Raspberry Pi Jamboree in Manchester

Raspberry Jams are a gathering of Pi enthusiasts who share ideas on all things Raspberry Pi. The story goes that Alan O'Donohoe had the idea for Raspberry Jams in the bath! This weekend saw the biggest Raspberry Jam in the form of the first ever Raspberry Jamboree in Manchester to celebrate a year since the release of the Raspberry Pi.

For anyone who does not know Alan (and I cant think why you do not! @teknoteacher) I should probably explain that is ultimate ninja skill is in bringing people together. Last year, he very kindly invited me to this gathering that he was planning. I had no idea then just how big it would turn out, or that I'd be speaking at it!

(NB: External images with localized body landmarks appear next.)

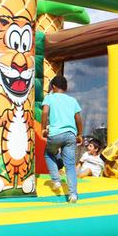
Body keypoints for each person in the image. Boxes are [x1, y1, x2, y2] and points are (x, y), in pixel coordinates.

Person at [41, 75, 83, 203]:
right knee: (70, 165)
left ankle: (56, 180)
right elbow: (78, 118)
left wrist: (43, 128)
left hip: (55, 134)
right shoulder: (72, 100)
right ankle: (73, 194)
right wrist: (80, 134)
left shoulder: (49, 97)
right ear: (66, 87)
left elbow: (44, 112)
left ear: (53, 86)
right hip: (70, 134)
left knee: (48, 153)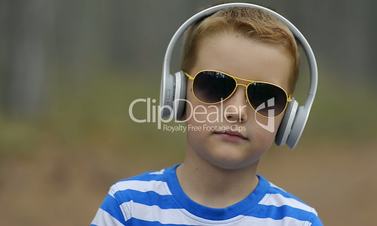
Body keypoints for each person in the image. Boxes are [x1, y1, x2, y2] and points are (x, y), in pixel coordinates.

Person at [90, 5, 323, 226]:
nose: (236, 111)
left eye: (264, 96)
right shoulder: (128, 208)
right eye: (215, 86)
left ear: (288, 118)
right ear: (178, 94)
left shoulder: (298, 221)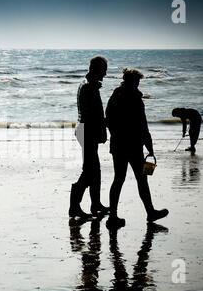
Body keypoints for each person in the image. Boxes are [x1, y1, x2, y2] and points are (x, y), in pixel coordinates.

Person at [105, 68, 168, 229]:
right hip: (133, 145)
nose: (139, 84)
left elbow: (108, 119)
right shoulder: (135, 98)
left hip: (118, 144)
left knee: (118, 179)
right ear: (133, 82)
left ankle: (113, 217)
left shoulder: (115, 95)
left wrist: (115, 136)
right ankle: (150, 212)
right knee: (142, 179)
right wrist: (150, 148)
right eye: (138, 81)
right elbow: (142, 125)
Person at [69, 56, 109, 218]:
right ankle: (74, 205)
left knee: (95, 170)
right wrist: (101, 131)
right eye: (104, 71)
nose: (105, 74)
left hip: (85, 130)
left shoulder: (89, 84)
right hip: (87, 131)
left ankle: (96, 204)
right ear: (96, 69)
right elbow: (92, 115)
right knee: (89, 171)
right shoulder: (88, 87)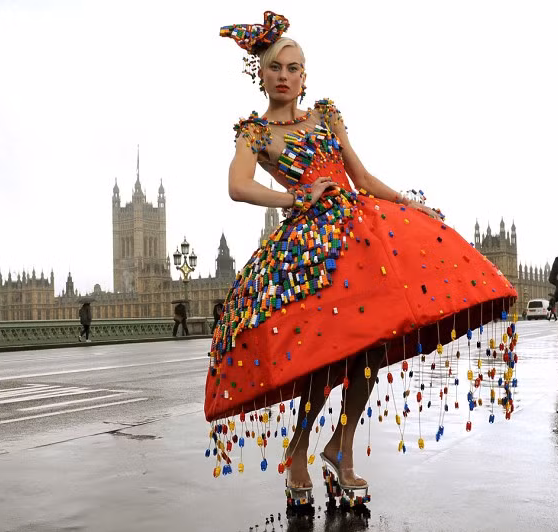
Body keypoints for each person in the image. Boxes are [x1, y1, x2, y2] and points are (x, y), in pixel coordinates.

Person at [206, 11, 518, 509]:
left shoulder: (327, 115)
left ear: (305, 76)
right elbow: (237, 186)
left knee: (370, 348)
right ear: (260, 75)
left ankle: (340, 447)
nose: (285, 75)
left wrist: (408, 203)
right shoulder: (254, 134)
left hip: (365, 240)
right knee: (326, 356)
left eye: (295, 67)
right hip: (315, 255)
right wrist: (297, 196)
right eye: (275, 68)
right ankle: (299, 449)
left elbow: (362, 177)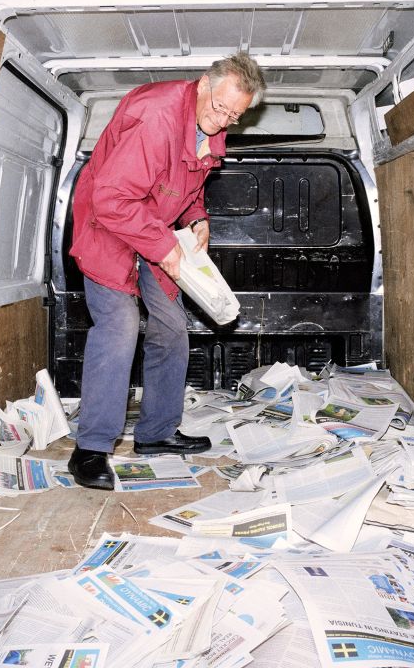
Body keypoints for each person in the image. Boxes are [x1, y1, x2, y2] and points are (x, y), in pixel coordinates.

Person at [67, 52, 266, 489]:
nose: (224, 120)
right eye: (220, 108)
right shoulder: (156, 119)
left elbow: (182, 184)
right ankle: (91, 450)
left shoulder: (208, 126)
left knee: (171, 328)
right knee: (120, 325)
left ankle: (155, 434)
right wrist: (162, 246)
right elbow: (112, 199)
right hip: (109, 229)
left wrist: (197, 216)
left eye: (235, 115)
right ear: (202, 84)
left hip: (152, 230)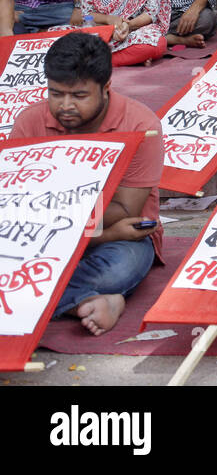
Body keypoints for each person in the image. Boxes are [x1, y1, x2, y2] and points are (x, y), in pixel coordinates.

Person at [11, 32, 163, 335]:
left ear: (106, 88)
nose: (65, 105)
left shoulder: (141, 125)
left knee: (117, 270)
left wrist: (96, 235)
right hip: (42, 238)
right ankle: (82, 302)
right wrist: (100, 235)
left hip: (122, 239)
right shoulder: (29, 121)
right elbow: (17, 207)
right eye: (56, 94)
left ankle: (30, 296)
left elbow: (124, 211)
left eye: (79, 96)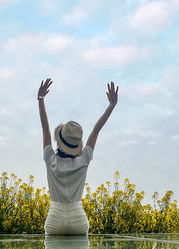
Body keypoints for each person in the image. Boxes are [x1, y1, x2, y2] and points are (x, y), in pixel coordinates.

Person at [37, 78, 119, 235]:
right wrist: (111, 105)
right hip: (78, 220)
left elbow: (45, 127)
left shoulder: (50, 159)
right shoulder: (84, 159)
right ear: (77, 144)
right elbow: (96, 130)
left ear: (59, 140)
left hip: (55, 220)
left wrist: (40, 99)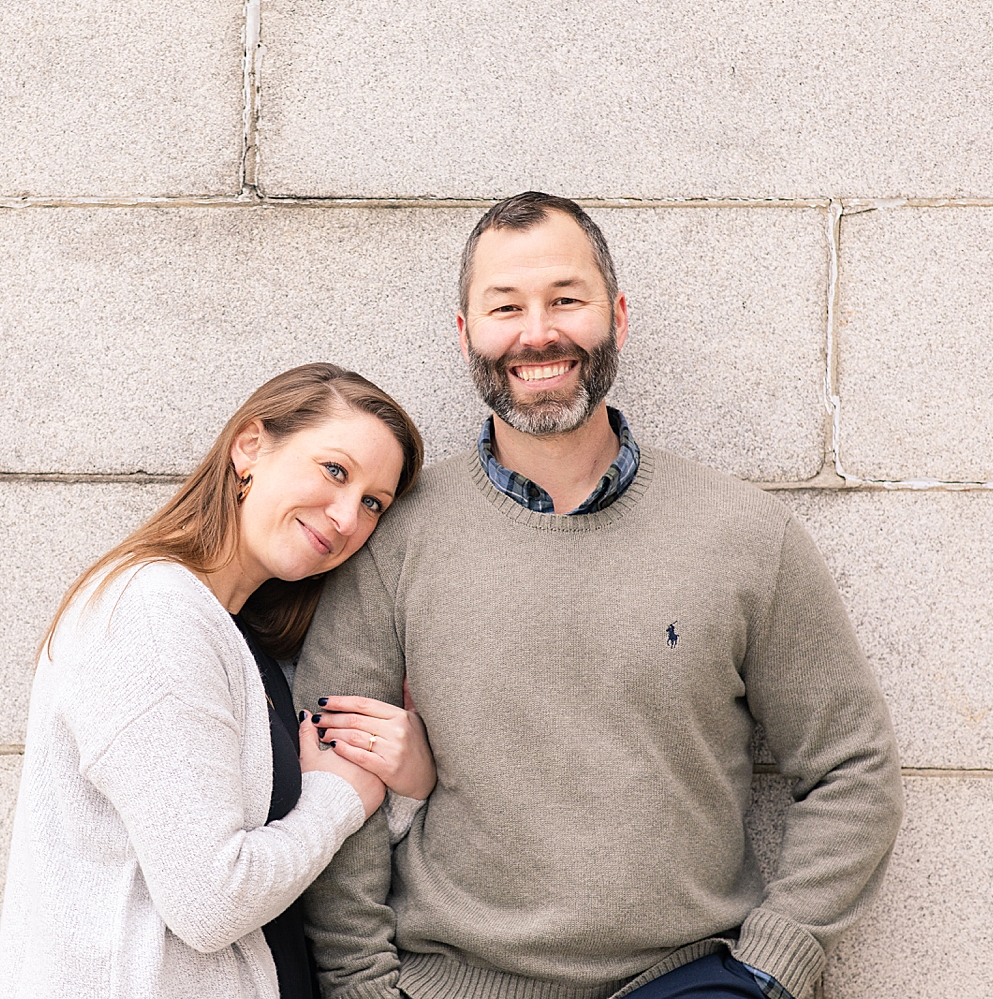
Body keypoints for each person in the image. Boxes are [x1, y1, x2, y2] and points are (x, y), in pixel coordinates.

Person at [295, 193, 904, 999]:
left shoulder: (746, 535)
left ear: (616, 314)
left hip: (687, 979)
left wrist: (770, 969)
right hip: (453, 982)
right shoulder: (394, 538)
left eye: (566, 300)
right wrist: (362, 984)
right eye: (505, 306)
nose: (537, 332)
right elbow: (335, 773)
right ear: (465, 331)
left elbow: (853, 767)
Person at [0, 363, 437, 999]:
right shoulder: (153, 615)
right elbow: (213, 903)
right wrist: (342, 799)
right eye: (334, 470)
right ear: (250, 447)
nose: (346, 517)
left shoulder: (237, 635)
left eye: (373, 503)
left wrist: (403, 790)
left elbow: (290, 851)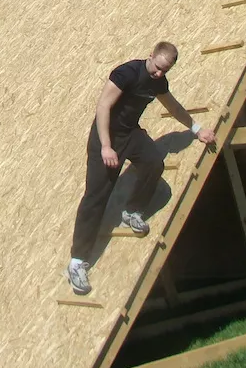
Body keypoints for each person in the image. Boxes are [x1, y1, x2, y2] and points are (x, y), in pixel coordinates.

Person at [67, 42, 216, 296]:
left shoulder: (158, 82)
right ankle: (77, 262)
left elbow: (173, 107)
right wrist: (106, 147)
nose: (159, 73)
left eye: (165, 70)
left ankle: (132, 211)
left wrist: (197, 129)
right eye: (157, 67)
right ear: (151, 55)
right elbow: (103, 107)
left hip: (130, 134)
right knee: (96, 197)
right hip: (106, 136)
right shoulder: (126, 73)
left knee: (154, 162)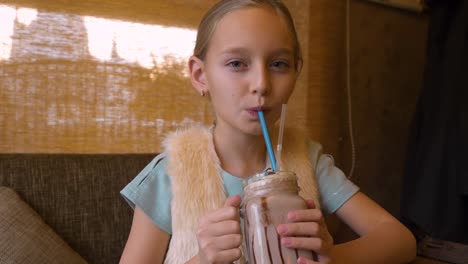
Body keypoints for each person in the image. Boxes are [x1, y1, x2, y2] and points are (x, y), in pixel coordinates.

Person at [119, 0, 417, 263]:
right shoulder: (171, 175)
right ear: (200, 75)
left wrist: (331, 257)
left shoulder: (308, 161)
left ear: (296, 73)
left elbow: (400, 240)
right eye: (237, 63)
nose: (261, 83)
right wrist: (201, 260)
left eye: (278, 64)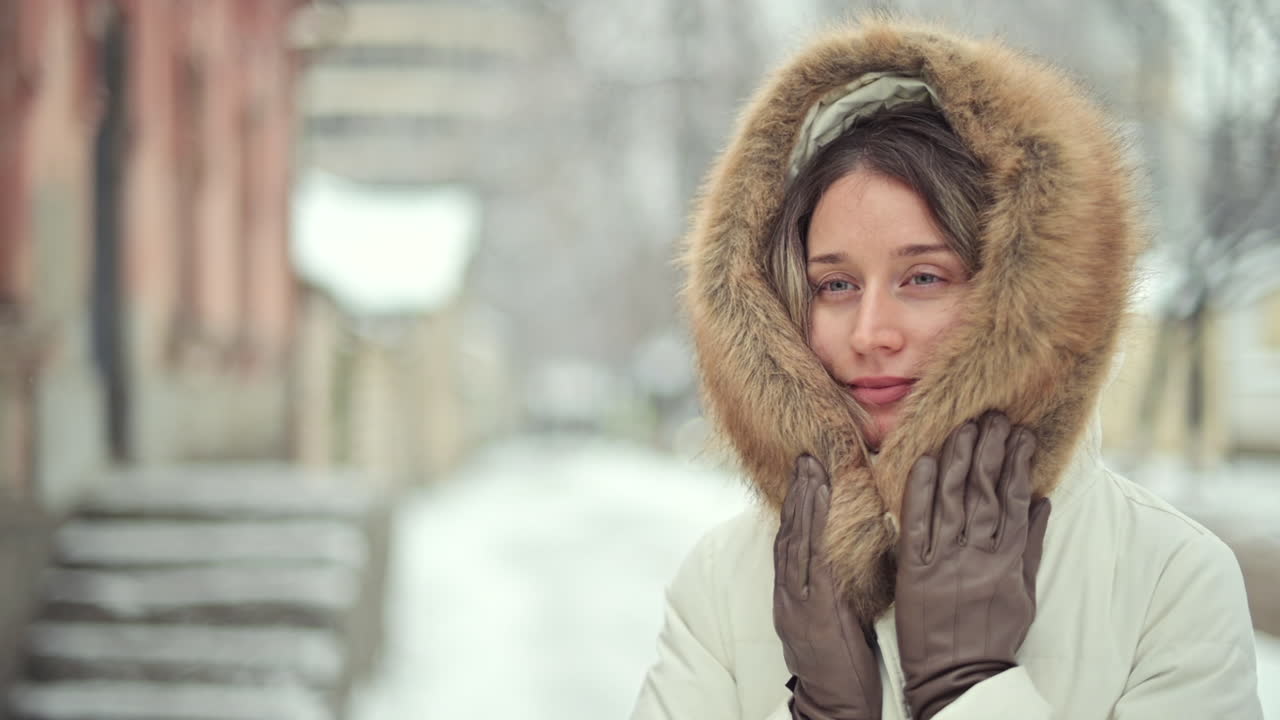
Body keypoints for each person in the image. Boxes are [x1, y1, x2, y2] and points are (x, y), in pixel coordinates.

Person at [629, 17, 1262, 720]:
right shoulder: (724, 581)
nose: (871, 333)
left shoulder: (1169, 579)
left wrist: (969, 688)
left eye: (924, 277)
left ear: (1022, 294)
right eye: (834, 285)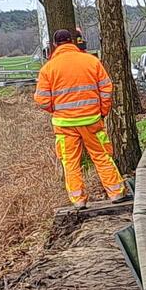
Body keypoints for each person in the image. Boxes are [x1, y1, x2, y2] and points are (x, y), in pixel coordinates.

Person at [35, 28, 129, 207]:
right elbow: (107, 89)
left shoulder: (48, 69)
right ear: (72, 41)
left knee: (70, 162)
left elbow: (41, 100)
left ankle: (78, 201)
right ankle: (116, 193)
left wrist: (56, 109)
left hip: (64, 124)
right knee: (101, 156)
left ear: (54, 45)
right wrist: (102, 111)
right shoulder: (91, 62)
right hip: (92, 120)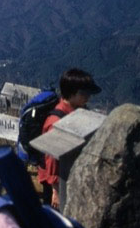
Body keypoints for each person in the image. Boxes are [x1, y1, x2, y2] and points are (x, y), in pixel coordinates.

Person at [37, 68, 101, 210]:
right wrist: (56, 191)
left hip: (66, 179)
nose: (88, 97)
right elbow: (52, 159)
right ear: (71, 93)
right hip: (57, 185)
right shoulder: (56, 122)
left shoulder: (74, 113)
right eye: (84, 93)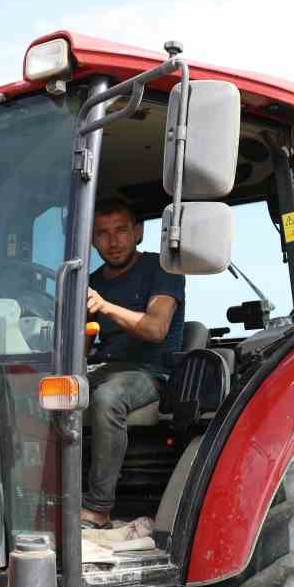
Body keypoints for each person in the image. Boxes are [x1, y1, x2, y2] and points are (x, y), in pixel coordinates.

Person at [81, 197, 186, 528]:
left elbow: (155, 329)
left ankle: (98, 508)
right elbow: (84, 346)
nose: (113, 242)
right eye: (102, 233)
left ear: (138, 232)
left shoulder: (162, 270)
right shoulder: (92, 280)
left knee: (108, 399)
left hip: (150, 371)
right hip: (102, 367)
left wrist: (105, 305)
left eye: (121, 231)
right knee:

I've come a long way since my first Raspberry Jam in June (which you can read about here) both in my work to get girls into tech and the maker culture surrounding it through my project Geek Gurl Diaries and getting Raspberry Pis into my school to teach programming concepts to KS3 using music. I therefore thought I'd actually having something relevant to say to teachers about Rasp pi and I think the talk went down a storm. Even Steve Furber was at the book of the room listening to me. (This isn't going to be the only name drop in this post!) I hope there may be a video soon that I can post here.

One of the highlights of the weekend for me, was meeting and spending time with people I speak to online about Raspberry Pi projects like Paul Hallett @phalt_  who talked about how you can crowd fund class sets of Pis, @Rob_Bishop, Andrew Robinson (PiFace) and Alex Bradbury @asbradbury who talked about how you can manage class sets of pis especially when it comes to imagining large numbers of SD cards.

I also made new friends in the form of my current favourite author Chris Roffey, who was talking to me for a good 15 minutes before I realised who he was. If you are new to Python I really recommend his Coding Club books.

It was a real pleasure to meet Paul Beech from Pimoroni who design and make the Pibow cases which in school have been really good. The Pis have been really robust in them and the students can still see all the components. They are incredibly easy to label with numbers for a class set too!

My continuing 'will I, won't I meet Maggie Philbin' saga continued too as the lady herself was in the same building as me, but we again failed to meet in person. I did get a nice tweet from her tho.

Many of the talks and discussions on the day did indeed center around education. I particularly enjoyed the panel discussion with Clive Beale (Raspberry Pi) and Christine Swan and I think more discussions like these should be happening at Jams everywhere.

Finally, the most engaging and interesting talk was given by teenage girl called Amy, about her enjoyment of computer science and her Raspberry Pi project based on Conway's Game of Life. She proved the point that girls can be switched on and get excited by computing. It is using an idea that will hook them, and letting their creativity shine by taking the project further.

Me, Amy and Ben Nuttall - Photo taken by Pete Lomas no less!

My advice, if you are a primary teacher worried about the new program of study or a computing teacher, get yourself to a Jam. It is where the magic happens. It is like hanging out with family.